DESCRIPTION OF THE TASK:
Please reproduce the source text of every record below word for word, leaving out the pictures.

Pictures with their source code
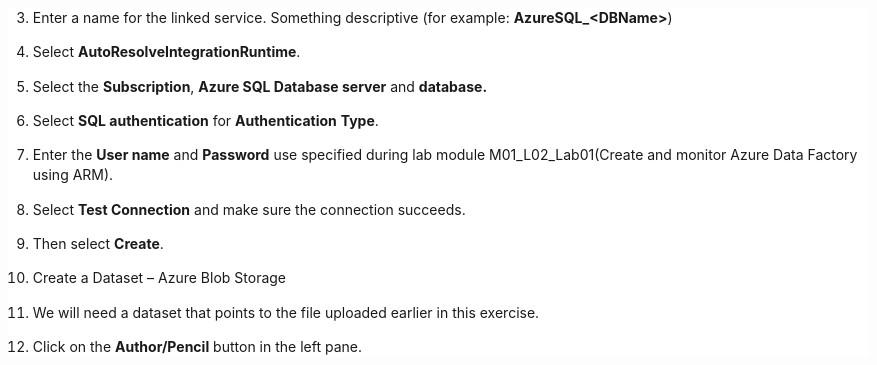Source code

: 3.  Enter a name for the linked service. Something descriptive (for example: **AzureSQL\_&lt;DBName&gt;**)

4.  Select **AutoResolveIntegrationRuntime**.

5.  Select the **Subscription**, **Azure SQL Database server** and **database.**

6.  Select **SQL authentication** for **Authentication** **Type**.

7.  Enter the **User name** and **Password** use specified during lab module M01\_L02\_Lab01(Create and monitor Azure Data Factory using ARM).

8.  Select **Test Connection** and make sure the connection succeeds.

9.  Then select **Create**.



7.  Create a Dataset – Azure Blob Storage



1.  We will need a dataset that points to the file uploaded earlier in this exercise.



10. Click on the **Author/Pencil** button in the left pane.
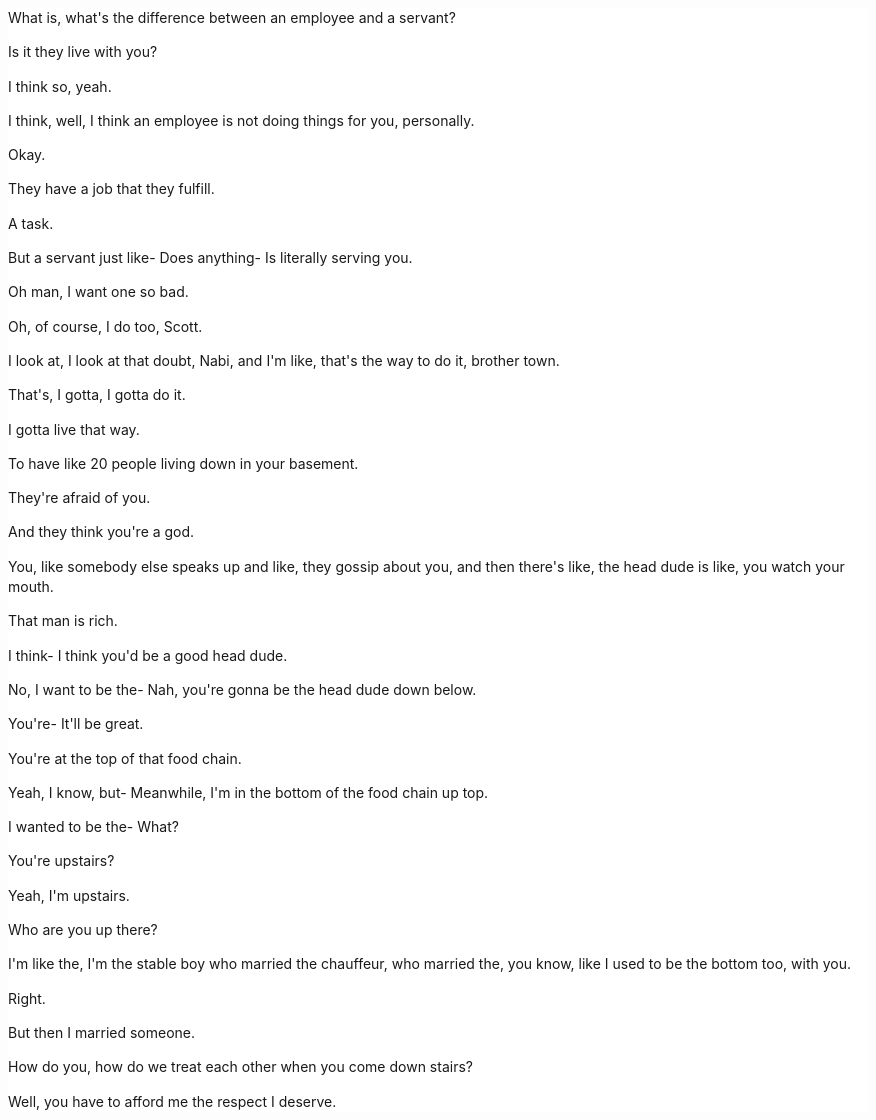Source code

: What is, what's the difference between an employee and a servant?

Is it they live with you?

I think so, yeah.

I think, well, I think an employee is not doing things for you, personally.

Okay.

They have a job that they fulfill.

A task.

But a servant just like- Does anything- Is literally serving you.

Oh man, I want one so bad.

Oh, of course, I do too, Scott.

I look at, I look at that doubt, Nabi, and I'm like, that's the way to do it, brother town.

That's, I gotta, I gotta do it.

I gotta live that way.

To have like 20 people living down in your basement.

They're afraid of you.

And they think you're a god.

You, like somebody else speaks up and like, they gossip about you, and then there's like, the head dude is like, you watch your mouth.

That man is rich.

I think- I think you'd be a good head dude.

No, I want to be the- Nah, you're gonna be the head dude down below.

You're- It'll be great.

You're at the top of that food chain.

Yeah, I know, but- Meanwhile, I'm in the bottom of the food chain up top.

I wanted to be the- What?

You're upstairs?

Yeah, I'm upstairs.

Who are you up there?

I'm like the, I'm the stable boy who married the chauffeur, who married the, you know, like I used to be the bottom too, with you.

Right.

But then I married someone.

How do you, how do we treat each other when you come down stairs?

Well, you have to afford me the respect I deserve.
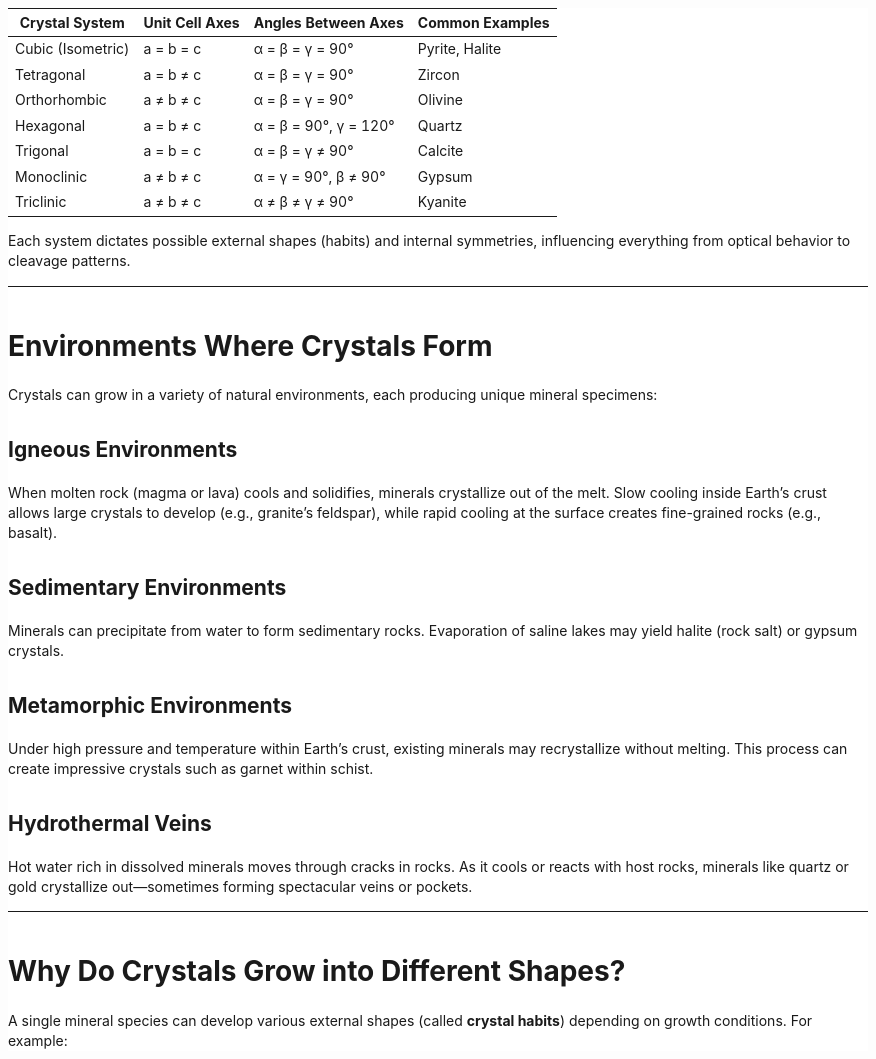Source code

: | Crystal System     | Unit Cell Axes      | Angles Between Axes    | Common Examples               |
|--------------------|---------------------|------------------------|-------------------------------|
| Cubic (Isometric)  | a = b = c           | α = β = γ = 90°        | Pyrite, Halite                |
| Tetragonal         | a = b ≠ c           | α = β = γ = 90°        | Zircon                        |
| Orthorhombic       | a ≠ b ≠ c           | α = β = γ = 90°        | Olivine                       |
| Hexagonal          | a = b ≠ c           | α = β = 90°, γ = 120°  | Quartz                        |
| Trigonal           | a = b = c           | α = β = γ ≠ 90°        | Calcite                       |
| Monoclinic         | a ≠ b ≠ c           | α = γ = 90°, β ≠ 90°   | Gypsum                        |
| Triclinic          | a ≠ b ≠ c           | α ≠ β ≠ γ ≠ 90°        | Kyanite                       |

Each system dictates possible external shapes (habits) and internal symmetries, influencing everything from optical behavior to cleavage patterns.

---

# Environments Where Crystals Form

Crystals can grow in a variety of natural environments, each producing unique mineral specimens:

## Igneous Environments

When molten rock (magma or lava) cools and solidifies, minerals crystallize out of the melt. Slow cooling inside Earth’s crust allows large crystals to develop (e.g., granite’s feldspar), while rapid cooling at the surface creates fine-grained rocks (e.g., basalt).

## Sedimentary Environments

Minerals can precipitate from water to form sedimentary rocks. Evaporation of saline lakes may yield halite (rock salt) or gypsum crystals.

## Metamorphic Environments

Under high pressure and temperature within Earth’s crust, existing minerals may recrystallize without melting. This process can create impressive crystals such as garnet within schist.

## Hydrothermal Veins

Hot water rich in dissolved minerals moves through cracks in rocks. As it cools or reacts with host rocks, minerals like quartz or gold crystallize out—sometimes forming spectacular veins or pockets.

---

# Why Do Crystals Grow into Different Shapes?

A single mineral species can develop various external shapes (called **crystal habits**) depending on growth conditions. For example:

WRITTEN REPLY:
Source code

: 3.  Enter a name for the linked service. Something descriptive (for example: **AzureSQL\_&lt;DBName&gt;**)

4.  Select **AutoResolveIntegrationRuntime**.

5.  Select the **Subscription**, **Azure SQL Database server** and **database.**

6.  Select **SQL authentication** for **Authentication** **Type**.

7.  Enter the **User name** and **Password** use specified during lab module M01\_L02\_Lab01(Create and monitor Azure Data Factory using ARM).

8.  Select **Test Connection** and make sure the connection succeeds.

9.  Then select **Create**.



7.  Create a Dataset – Azure Blob Storage



1.  We will need a dataset that points to the file uploaded earlier in this exercise.



10. Click on the **Author/Pencil** button in the left pane.
Source code

: What is, what's the difference between an employee and a servant?

Is it they live with you?

I think so, yeah.

I think, well, I think an employee is not doing things for you, personally.

Okay.

They have a job that they fulfill.

A task.

But a servant just like- Does anything- Is literally serving you.

Oh man, I want one so bad.

Oh, of course, I do too, Scott.

I look at, I look at that doubt, Nabi, and I'm like, that's the way to do it, brother town.

That's, I gotta, I gotta do it.

I gotta live that way.

To have like 20 people living down in your basement.

They're afraid of you.

And they think you're a god.

You, like somebody else speaks up and like, they gossip about you, and then there's like, the head dude is like, you watch your mouth.

That man is rich.

I think- I think you'd be a good head dude.

No, I want to be the- Nah, you're gonna be the head dude down below.

You're- It'll be great.

You're at the top of that food chain.

Yeah, I know, but- Meanwhile, I'm in the bottom of the food chain up top.

I wanted to be the- What?

You're upstairs?

Yeah, I'm upstairs.

Who are you up there?

I'm like the, I'm the stable boy who married the chauffeur, who married the, you know, like I used to be the bottom too, with you.

Right.

But then I married someone.

How do you, how do we treat each other when you come down stairs?

Well, you have to afford me the respect I deserve.
Source code

: | Crystal System     | Unit Cell Axes      | Angles Between Axes    | Common Examples               |
|--------------------|---------------------|------------------------|-------------------------------|
| Cubic (Isometric)  | a = b = c           | α = β = γ = 90°        | Pyrite, Halite                |
| Tetragonal         | a = b ≠ c           | α = β = γ = 90°        | Zircon                        |
| Orthorhombic       | a ≠ b ≠ c           | α = β = γ = 90°        | Olivine                       |
| Hexagonal          | a = b ≠ c           | α = β = 90°, γ = 120°  | Quartz                        |
| Trigonal           | a = b = c           | α = β = γ ≠ 90°        | Calcite                       |
| Monoclinic         | a ≠ b ≠ c           | α = γ = 90°, β ≠ 90°   | Gypsum                        |
| Triclinic          | a ≠ b ≠ c           | α ≠ β ≠ γ ≠ 90°        | Kyanite                       |

Each system dictates possible external shapes (habits) and internal symmetries, influencing everything from optical behavior to cleavage patterns.

---

# Environments Where Crystals Form

Crystals can grow in a variety of natural environments, each producing unique mineral specimens:

## Igneous Environments

When molten rock (magma or lava) cools and solidifies, minerals crystallize out of the melt. Slow cooling inside Earth’s crust allows large crystals to develop (e.g., granite’s feldspar), while rapid cooling at the surface creates fine-grained rocks (e.g., basalt).

## Sedimentary Environments

Minerals can precipitate from water to form sedimentary rocks. Evaporation of saline lakes may yield halite (rock salt) or gypsum crystals.

## Metamorphic Environments

Under high pressure and temperature within Earth’s crust, existing minerals may recrystallize without melting. This process can create impressive crystals such as garnet within schist.

## Hydrothermal Veins

Hot water rich in dissolved minerals moves through cracks in rocks. As it cools or reacts with host rocks, minerals like quartz or gold crystallize out—sometimes forming spectacular veins or pockets.

---

# Why Do Crystals Grow into Different Shapes?

A single mineral species can develop various external shapes (called **crystal habits**) depending on growth conditions. For example:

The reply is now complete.